Autrement dit, ces 50 cl sont à la fois surestimés, fragiles et obsolètes. Pourtant, plutôt que de les remettre en cause, les auteurs ont tenté de les consolider. Leur méthode, qu’ils reconnaissent eux-mêmes approximative, met malgré tout en lumière plusieurs points.

D’abord, l’eau prise en compte inclut non seulement celle utilisée par les data centers, mais aussi — et surtout — celle consommée pour produire l’électricité qui les alimente. En Finlande, par exemple, 99,8 % de l’eau utilisée pour une requête vient de la production électrique, et seulement 0,2 % du refroidissement des serveurs.

Ces chiffres varient fortement selon l’emplacement du data center et le mix énergétique local. L’Arizona, désertique, n’a pas grand-chose à voir avec la Finlande.

De plus, un volume total d’eau « consommée » ne signifie rien en soi. Tout dépend d’où et quand elle est captée. Dans un fleuve en période de crue, cela n’a aucun impact, alors que puiser de l’eau potable dans une zone sous stress hydrique a, au contraire, des effets importants.

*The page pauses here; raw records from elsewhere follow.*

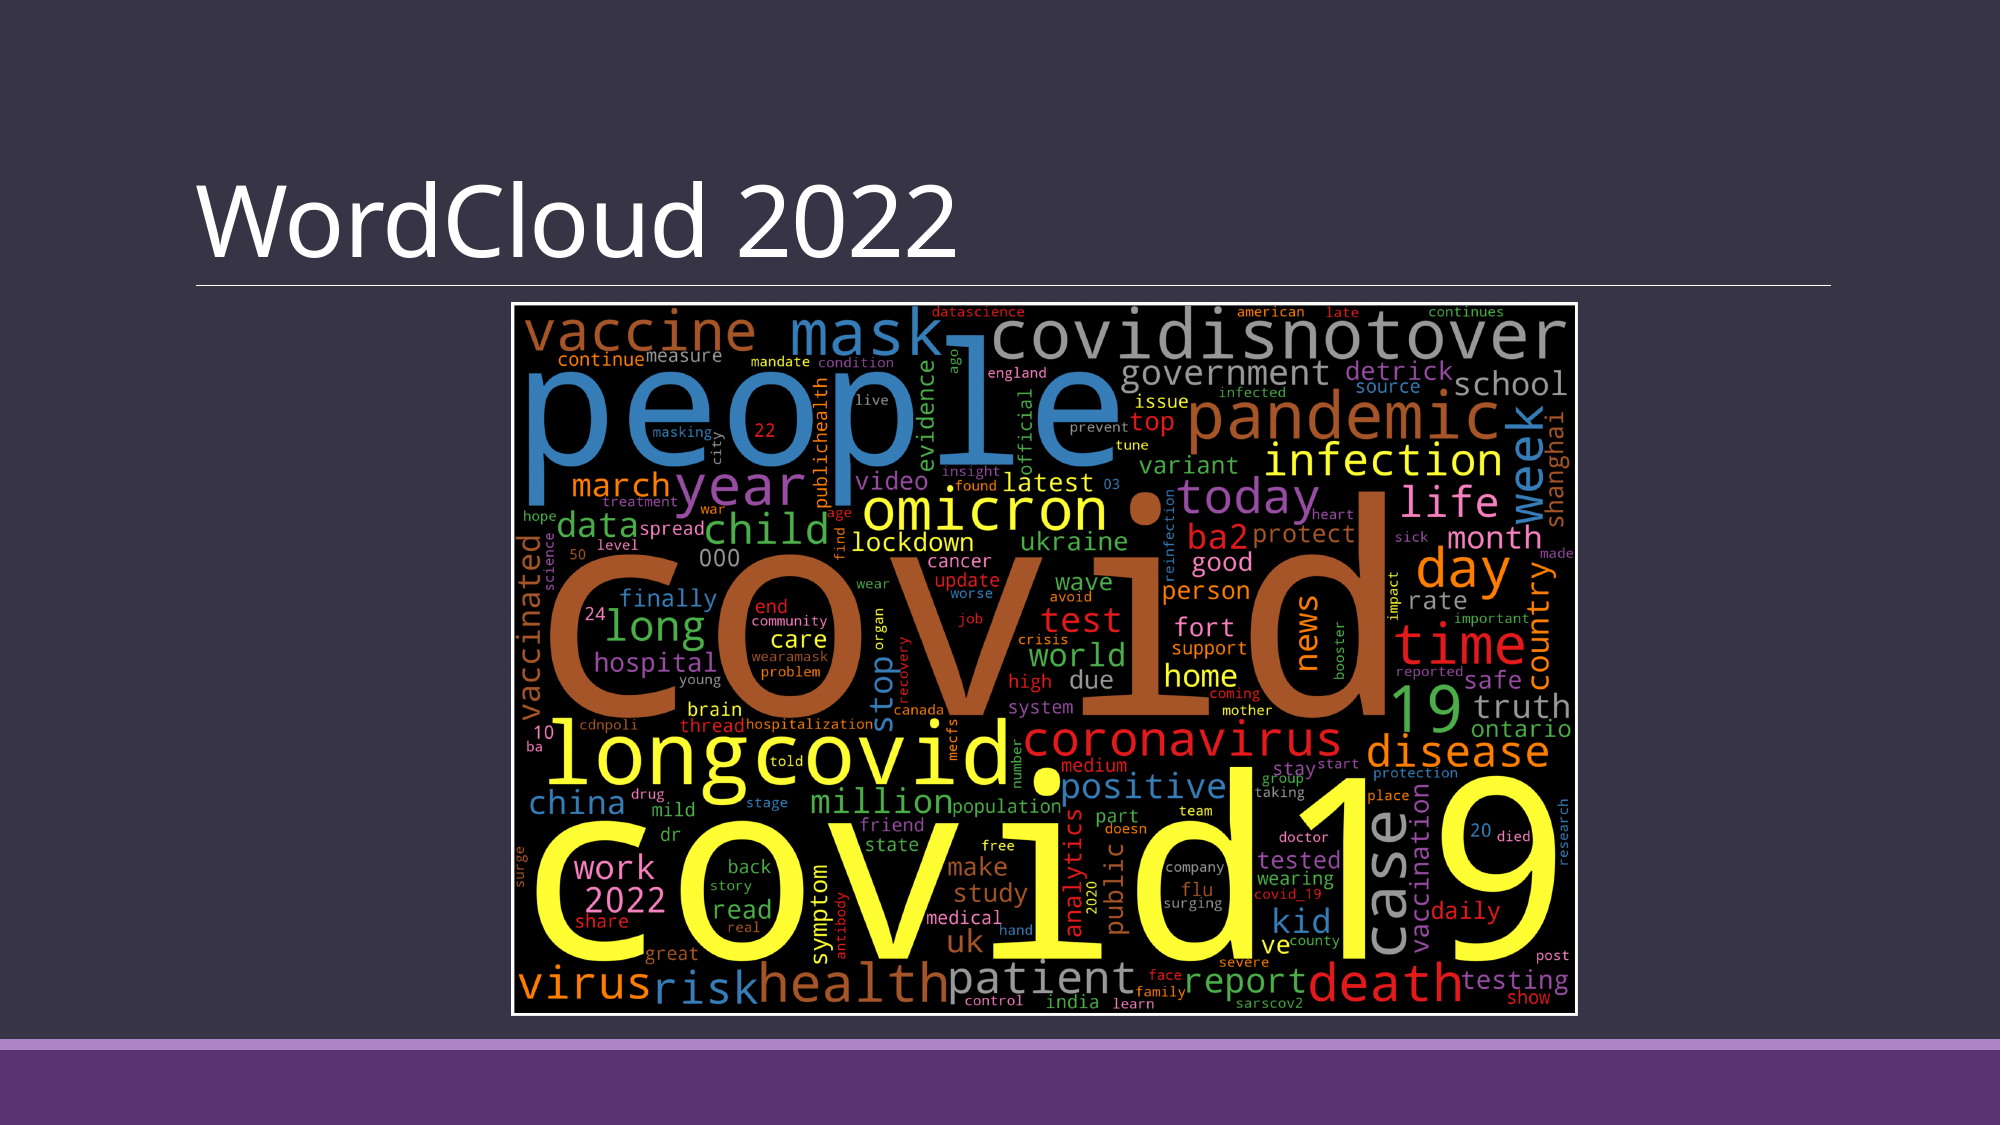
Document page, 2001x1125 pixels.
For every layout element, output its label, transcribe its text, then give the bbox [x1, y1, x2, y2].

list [511, 302, 1578, 1017]
title WordCloud 2022 [180, 47, 1830, 285]
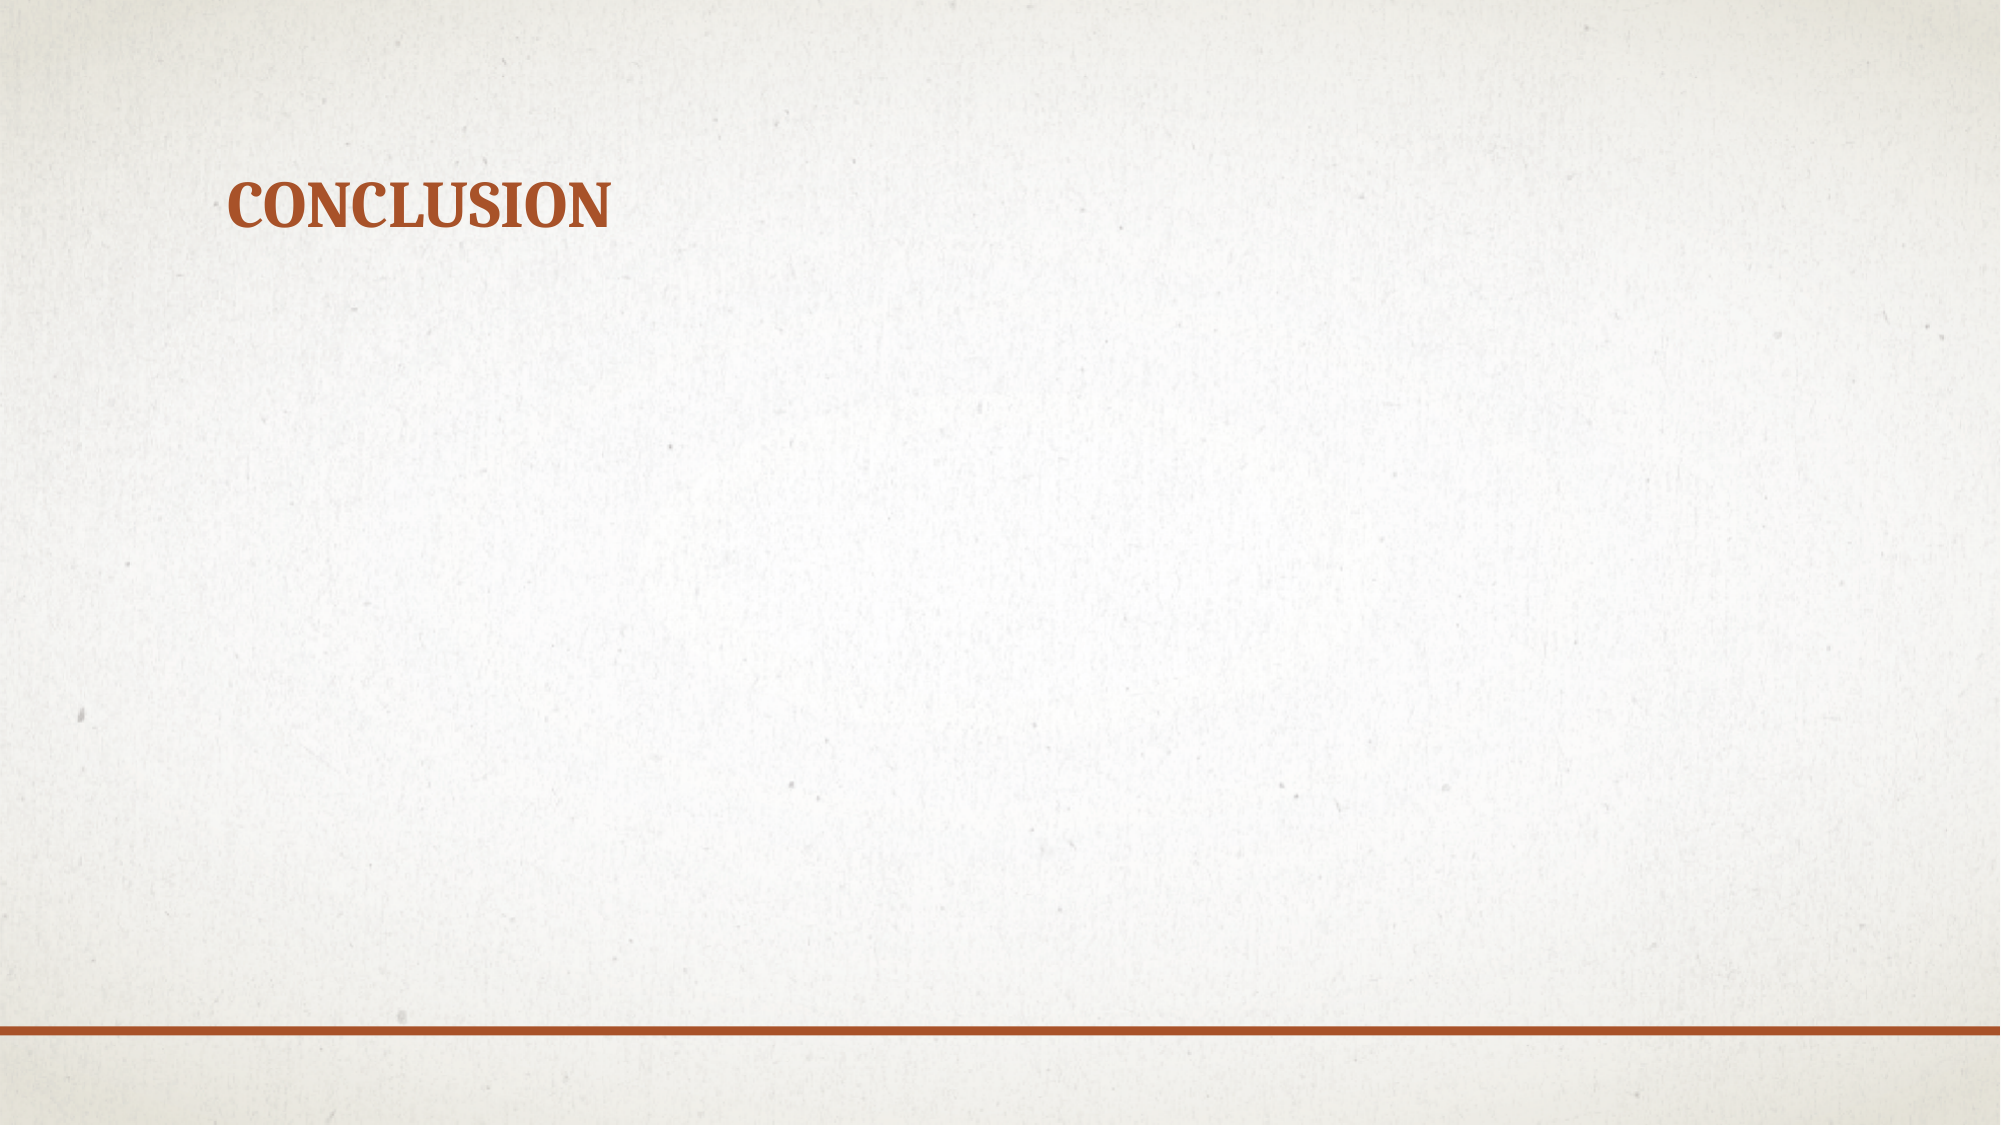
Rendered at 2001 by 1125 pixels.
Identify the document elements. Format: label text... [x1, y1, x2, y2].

En Finlande, Google refroidit ses serveurs avec l’eau de mer, renvoyée ensuite légèrement réchauffée, sans effet notable sur l’environnement. En France, le refroidissement en circuit fermé réduit la consommation à un niveau très faible.

Malheureusement, ces nuances disparaissent du débat public, écrasé par l’image choc de la bouteille d’eau, au mépris des ordres de grandeur.

L’ensemble des data centers de Google — en partie seulement dédiés à l’IA — représentait en 2023 l’équivalent de 1/5000ᵉ du débit de la Seine. Soit la consommation d’environ 41 parcours de golf, alors qu’il en existe 15 000 rien qu’aux États-Unis. À peine plus qu’une ville comme Montpellier. Quant au Paris Digital Park, le plus grand data center de France, il consomme deux fois moins d’eau que… France Télévisions. Mais ça, peu de chances que ça passe au 20 h.